I bought many boxes of Quaker Oats and experimented for days as the house smelled of wonderful cinnamon!  One morning I finally decided this was it.  When we opened the Morning Star Inn in October 1994, this was the first dish I served.  We started every morning with a small bowl of Morning Star Granola topped with yogurt and diced Granny Smith apples.

Three years later the Professional Innkeepers Association had a conference and sponsored a contest for the best granola in the country, being judged by the National Baking Association.  I was excited to enter but when we got on the plane I realized I forgot to take it!

I went to the grocery store in Baltimore, bought the ingredients, and baked it in a toaster oven at the hotel.  When my name was called as the winner, you can imagine my surprise!  The recipe was used by Walnut Acre Farms in their catalog and I received many notes from happy granola connoisseurs.

The other Pat used to get up early and make this recipe for guests, and since his sudden passing in May, every time I smell cinnamon I have warm thoughts of him and our happy guests at the inn.

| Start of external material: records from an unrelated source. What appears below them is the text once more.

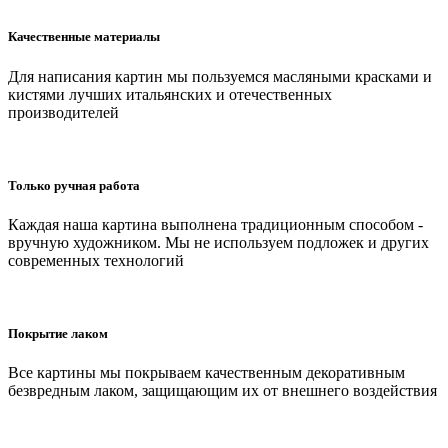
Качественные материалы
Для написания картин мы пользуемся масляными красками и
кистями лучших итальянских и отечественных
производителей
Только ручная работа
Каждая наша картина выполнена традиционным способом -
вручную художником. Мы не используем подложек и других
современных технологий
Покрытие лаком
Все картины мы покрываем качественным декоративным
безвредным лаком, защищающим их от внешнего воздействия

The recipe is included in my cookbook, “Mouth of the South.”

Morning Star Granola


1 1/2  cups Old Fashioned Oats

1/2 cup Shredded Coconut

1/2 tsp. Cinnamon

2 tbsp. Butter, melted

1/2 tsp. Vanilla

1/8 cup Honey

1/2 cup Chopped Nuts

1/2 cup Raisins or Dried Fruit


Mix oats, coconut, and cinnamon in an ungreased baking dish or sheet pan.  Combine butter, vanilla, honey, and nuts.  Pour over dry ingredients and mix.  Bake at 350 degrees for 15-20 minutes, stirring every 5-10 minutes.  Remove when brown and add raisins or dried fruit.  May be doubled.  Serve with diced apples and yogurt.